ERIC Number: ED409128
Record Type: Non-Journal
Publication Date: 1995-Mar
Reference Count: N/A
Rural Ohio School Expenditure and Student Achievement. Special Circular 147.
McCracken, J. David; Peasley, Donald D.
Four studies examined financial and achievement issues in rural Ohio school districts. Based on both county population and location relative to a metropolitan statistical area, schools were assigned to five location categories: rural, semirural, rural/suburban, suburban, and urban. Study 1 examined financial characteristics of the 73 rural Ohio districts and found that per-pupil expenditures ranged from $2300 to $3500, with a median of $2665, and were a function of both financial effort and financial ability.
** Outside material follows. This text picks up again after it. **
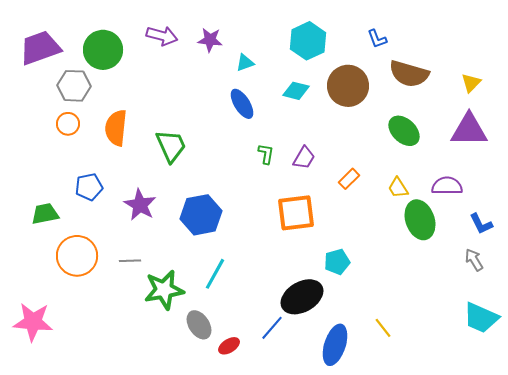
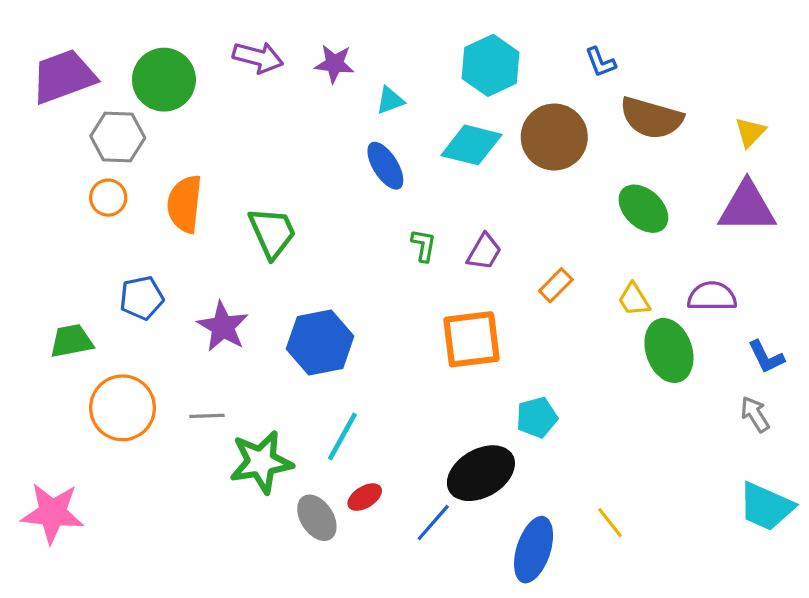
cyan diamond: (296, 91) -> (471, 145), size x1.4
red ellipse: (229, 346) -> (365, 497), moved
Study 2, involving all 612 Ohio districts, found that rural/suburban schools had the highest level of student achievement; urban and suburban districts had a greater capacity to generate revenue and expended more financial effort to support schools than did the other three categories; and school location was unrelated to student achievement when financial ability and financial effort variables were controlled. Study 3 looked at standardized test scores for grades 4-9 and found that rural/suburban and urban schools had the highest scores and also the greatest variances. Rural/suburban and suburban schools had nearly equivalent levels of achievement, suggesting that proximity to an urban area may be more important than population density for student achievement. It is noted that rural/suburban schools do more with less than any other category. Study 4 was descriptive in nature and outlined differences between location categories for various measures of financial ability and financial effort. Contains 20 references and 11 data tables and figures. (SV)
Publication Type: Reports - Research
Education Level: N/A
Authoring Institution: Ohio Agricultural Research and Development Center, Wooster.; Ohio State Univ., Columbus. Dept. of Agricultural Education.